Toch blijft Europa’s wijnbouw voorlopig nog mijlen ver verwijderd van de vrije marktwerking, zoals die in de wijnlanden buiten Europa min of meer gangbaar is. Maar dat het niet langer door kan gaan met subsidiëring van wijnen waar geen behoefte aan bestaat, dat is wel duidelijk. Er wordt in Europa structureel te veel matige wijn geproduceerd door te veel kleine boeren. In een vrije markt zou dat vanzelf gecorrigeerd worden, maar met subsidies voor distillatie is dit systeem jarenlang in stand gehouden. Vanwege de gevoelsmatige en vermeend cultuurhistorische betekenis van wijnbouw in grote wijnlanden als Frankrijk, Spanje en Italië. Dalende consumptie in die landen zelf en toenemend succes van niet-Europese wijnen hebben geleid tot een poging om de koers radicaal te wijzigen. Het motto van de nieuwe Europese wijnpolitiek: minder maar beter.
Minder rooien
In de allereerste versie van het hervormingsplan werd voorgesteld om in heel Europa 400.000 hectare tweederangs wijngaarden te rooien. Ook al ging het om vrijwillig rooien, het bleek te ambitieus en buiten het protest uit de grote landen gerekend. Al snel werd het te rooien areaal gehalveerd. Uiteindelijk is het nog verder naar beneden bijgesteld naar 175.000 hectare.
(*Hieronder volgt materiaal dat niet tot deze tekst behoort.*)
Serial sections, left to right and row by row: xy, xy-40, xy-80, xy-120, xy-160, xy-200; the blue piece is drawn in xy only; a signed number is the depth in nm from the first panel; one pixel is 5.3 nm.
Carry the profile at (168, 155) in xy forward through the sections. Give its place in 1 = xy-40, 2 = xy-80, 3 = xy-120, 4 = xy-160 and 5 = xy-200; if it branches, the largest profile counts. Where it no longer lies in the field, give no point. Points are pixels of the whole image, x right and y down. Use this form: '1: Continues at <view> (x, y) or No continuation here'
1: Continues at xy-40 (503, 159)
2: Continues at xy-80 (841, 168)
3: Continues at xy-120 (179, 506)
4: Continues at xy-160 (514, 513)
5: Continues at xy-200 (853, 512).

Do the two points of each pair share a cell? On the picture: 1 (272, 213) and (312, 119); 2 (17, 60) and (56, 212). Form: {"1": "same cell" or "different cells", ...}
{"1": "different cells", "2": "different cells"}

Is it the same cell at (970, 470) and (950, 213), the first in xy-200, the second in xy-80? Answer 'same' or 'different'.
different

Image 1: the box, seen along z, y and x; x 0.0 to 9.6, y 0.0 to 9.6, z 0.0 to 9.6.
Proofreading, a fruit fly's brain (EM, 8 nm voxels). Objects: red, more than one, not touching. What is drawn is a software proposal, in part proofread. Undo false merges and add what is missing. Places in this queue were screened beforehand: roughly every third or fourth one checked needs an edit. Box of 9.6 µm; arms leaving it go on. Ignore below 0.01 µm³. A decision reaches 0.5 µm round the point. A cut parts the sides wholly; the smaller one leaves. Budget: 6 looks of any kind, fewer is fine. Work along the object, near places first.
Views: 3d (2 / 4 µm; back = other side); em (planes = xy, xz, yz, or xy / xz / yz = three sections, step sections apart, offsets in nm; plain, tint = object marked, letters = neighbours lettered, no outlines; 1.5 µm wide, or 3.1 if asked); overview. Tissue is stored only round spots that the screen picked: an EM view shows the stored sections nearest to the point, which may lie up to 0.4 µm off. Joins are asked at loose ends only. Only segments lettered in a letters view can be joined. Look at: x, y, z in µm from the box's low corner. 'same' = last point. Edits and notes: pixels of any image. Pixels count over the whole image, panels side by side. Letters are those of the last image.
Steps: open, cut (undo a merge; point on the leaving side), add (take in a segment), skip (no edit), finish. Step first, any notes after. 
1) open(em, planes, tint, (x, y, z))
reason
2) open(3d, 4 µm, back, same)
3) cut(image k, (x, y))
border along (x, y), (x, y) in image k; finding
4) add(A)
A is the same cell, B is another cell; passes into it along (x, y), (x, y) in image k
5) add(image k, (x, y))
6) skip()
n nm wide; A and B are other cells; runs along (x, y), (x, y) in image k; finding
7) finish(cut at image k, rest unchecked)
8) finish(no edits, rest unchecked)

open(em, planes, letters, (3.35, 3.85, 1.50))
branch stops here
Subsidies voor verwerking mostconcentraat en distillatie van onverkoopbare wijnen, evenals zo veel andere landbouwsubsidies een financiële molensteen rond de nek van de Unie, zullen bij wijze van overgangsmaatregel nog iets langer verstrekt blijven worden dan oorspronkelijk voorgesteld, maar in augustus 2012 zal het daarmee helemaal afgelopen zijn.
Versoepeling plantrechten
Eveneens uitgesteld is een versoepeling van de plantrechten. Europa wilde daarmee eigenlijk al in 2013 beginnen, maar het zal pas 2018 worden. Producenten die het goed doen, krijgen dan ruimte voor uitbreiding. Kleine, minder dynamiek tonende telers vrezen dat zij daar het slachtoffer van gaan worden. Enige schaalvergroting binnen de Europese wijnbouw kan beslist geen kwaad, zeker niet wanneer men de concurrentie met effectief werkende producenten in de Nieuwe Wereld aan wil. Ongeveer 71% van alle Europese producenten bewerken minder dan 5 hectare grond. Ter vergelijking: de gemiddelde omvang van een wijngaard in Australië is 50 hectare!
Chaptalisatie blijft toegestaan
Een heikel punt in het oorspronkelijke plan was het voorgestelde verbod op chaptalisatie. Gebruik van mostconcentraat om wijnen aan wat meer alcohol te helpen, zou echter wel toegestaan blijven. Het idee is waarschijnlijk uit de koker van een Italiaanse Eurocraat gekomen, omdat in mediterrane landen als Italië veelvuldig van dit middel gebruik gemaakt wordt. Dit voorstel getuigde alleen van weinig politieke realiteitszin, omdat duizenden producenten in Duitsland, Luxemburg en niet te vergeten grote delen van Frankrijk van suikerbieten afhankelijk zijn. En om wat dichter bij huis te blijven, ook in Nederland is wijnbouw ondenkbaar zonder het hulpmiddel chaptalisatie, alle fraaie kruisingen ten spijt.
Marketing
De Europese wijnbouwpolitiek heeft als kerndoelstelling verbetering van kwaliteit. Om die kwaliteit te communiceren naar potentiële consumenten, mag de wijnsector rekenen op ondersteuning uit Brussel voor marketinginspanningen. Een belangrijke doorbraak bij die communicatie is een versoepeling van wat er wel en niet op etiketten mag staan. Concreet betekent dit dat namen van druivenrassen veel makkelijker op die etiketten vermeld kunnen worden. Onder het mom van ‘terroir’ is dat nu nog in heel wat gevallen verboden. Zie de appellations contrôlées in Frankrijk. Dat dit niet echt helpt bij de herkenning van zulke wijnen, moge duidelijk zijn. Aan die fijne terroirs verandert echter niets, wanneer er een druivenras bij vermeld wordt. Kortom, de markt en consumentgericht denken hebben hun intrede gedaan. Dat is helemaal zo gek nog niet.